Problem description: Below are records to transcribe in full and unchanged; omit every picture.

Version difference data
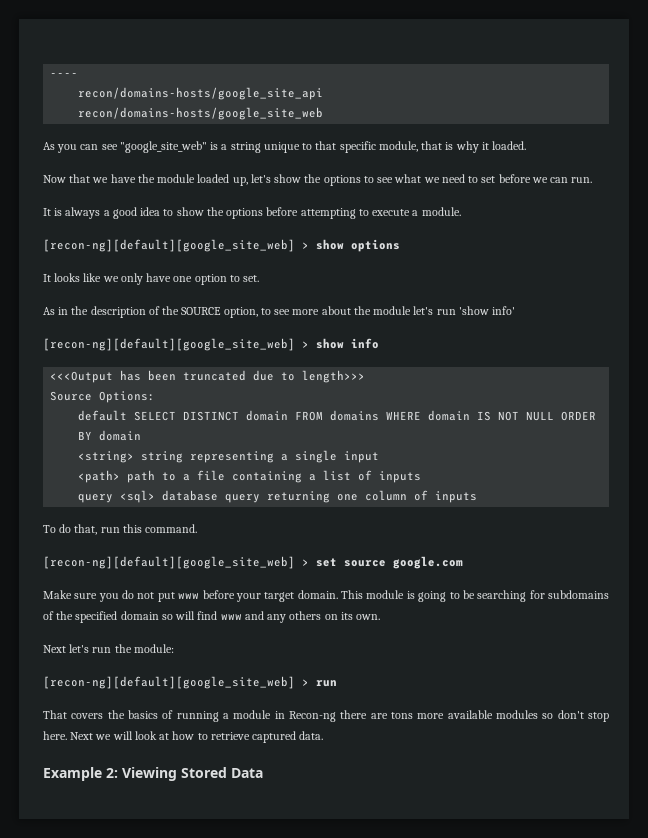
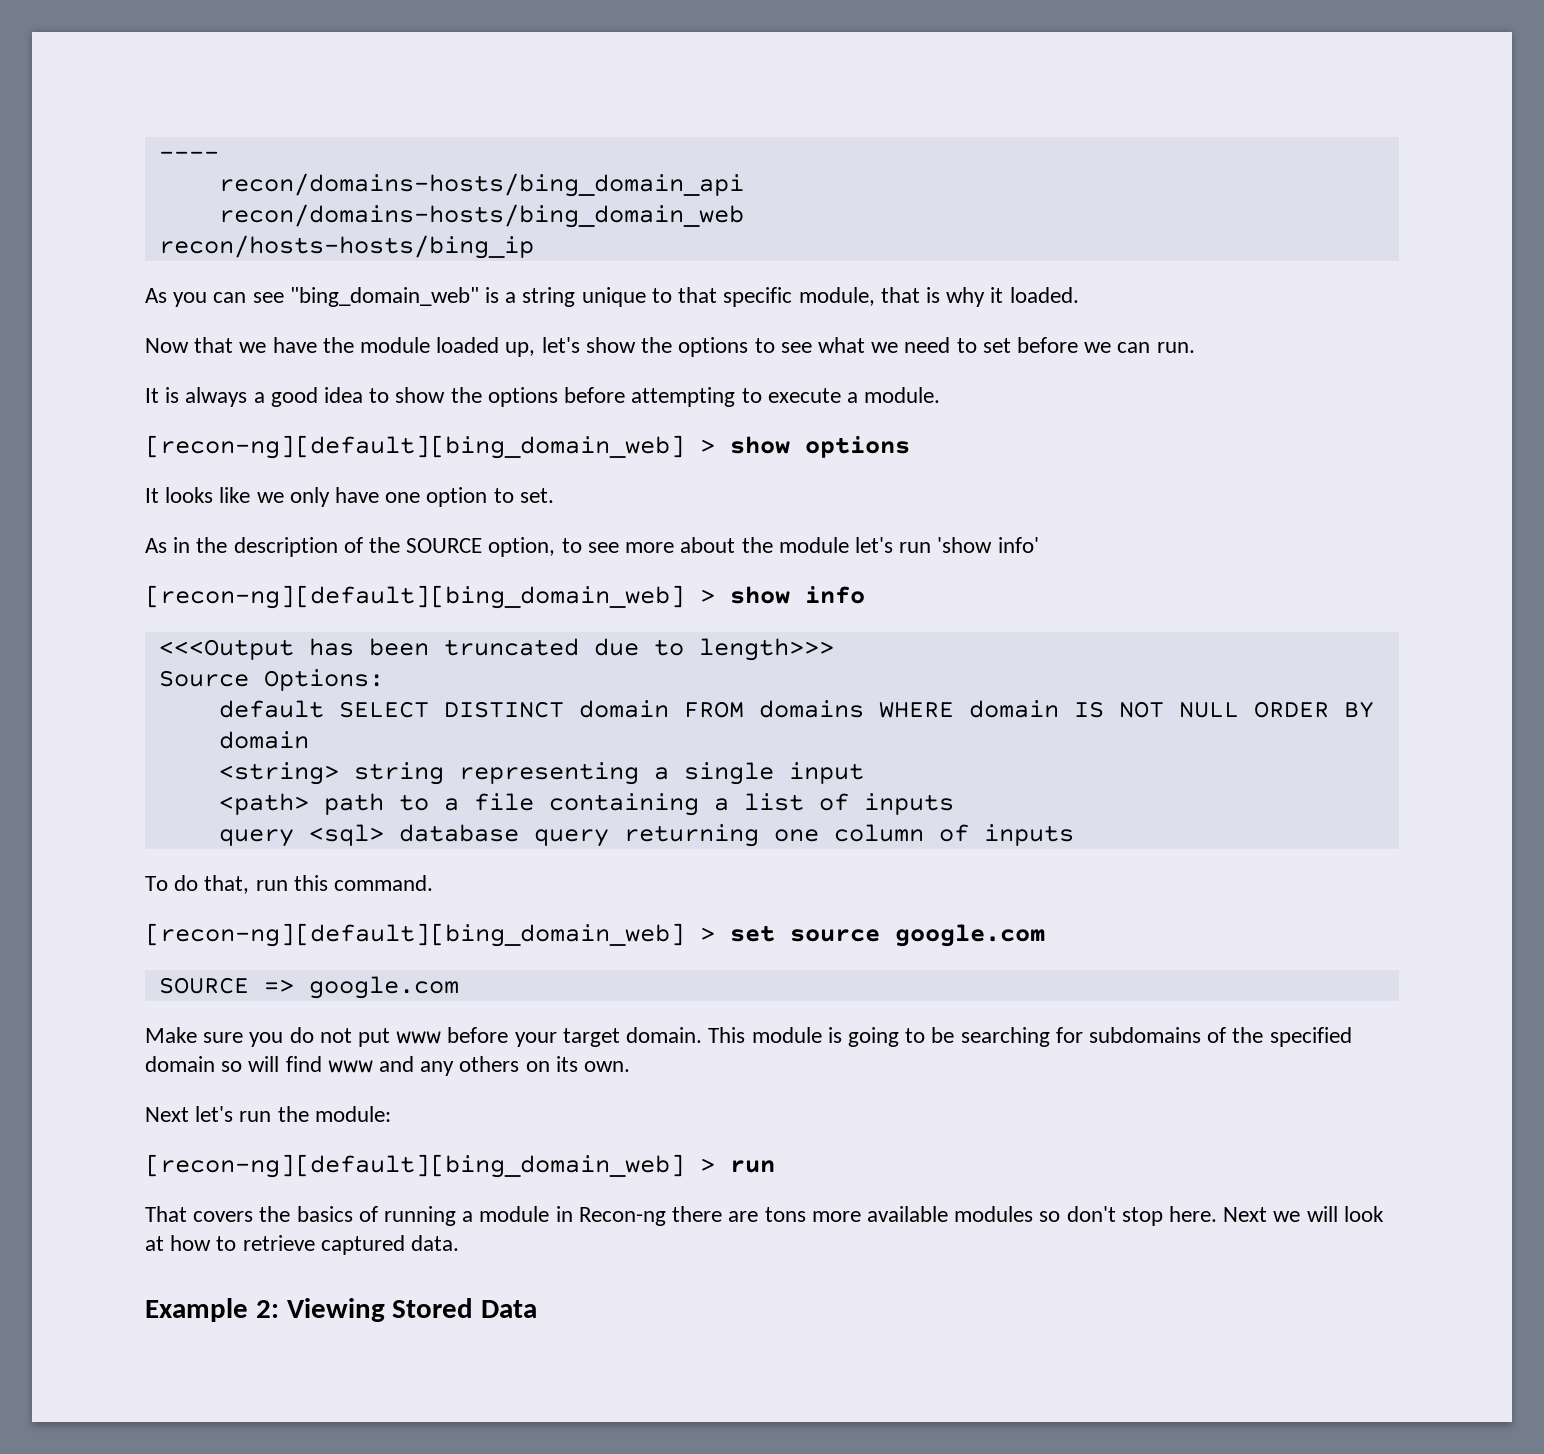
[78,87,324,100] [78,107,324,120] recon/domains-hosts/google_site_api // recon/domains-hosts/google_site_web -> [218,173,744,197] [218,204,744,228] [158,235,534,259] recon/domains-hosts/bing_domain_api // recon/domains-hosts/bing_domain_web // recon/hosts-hosts/bing_ip
[119,141,207,153] "google_site_web" -> [289,287,479,307] "bing_domain_web"
[43,239,295,252] [recon-ng][default][google_site_web] -> [145,435,685,459] [recon-ng][default][bing_domain_web]
[43,338,295,351] [recon-ng][default][google_site_web] -> [145,585,685,609] [recon-ng][default][bing_domain_web]
[43,556,295,569] [recon-ng][default][google_site_web] -> [145,923,685,947] [recon-ng][default][bing_domain_web]
(463, 562) none -> [158,976,459,999] // SOURCE => google.com
[43,676,295,689] [recon-ng][default][google_site_web] -> [145,1154,685,1178] [recon-ng][default][bing_domain_web]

Solution for this exercise:
[78,87,324,100] [78,107,324,120] recon/domains-hosts/google_site_api // recon/domains-hosts/google_site_web -> [218,173,744,197] [218,204,744,228] [158,235,534,259] recon/domains-hosts/bing_domain_api // recon/domains-hosts/bing_domain_web // recon/hosts-hosts/bing_ip
[119,141,207,153] "google_site_web" -> [289,287,479,307] "bing_domain_web"
[43,239,295,252] [recon-ng][default][google_site_web] -> [145,435,685,459] [recon-ng][default][bing_domain_web]
[43,338,295,351] [recon-ng][default][google_site_web] -> [145,585,685,609] [recon-ng][default][bing_domain_web]
[43,556,295,569] [recon-ng][default][google_site_web] -> [145,923,685,947] [recon-ng][default][bing_domain_web]
(463, 562) none -> [158,976,459,999] // SOURCE => google.com
[43,676,295,689] [recon-ng][default][google_site_web] -> [145,1154,685,1178] [recon-ng][default][bing_domain_web]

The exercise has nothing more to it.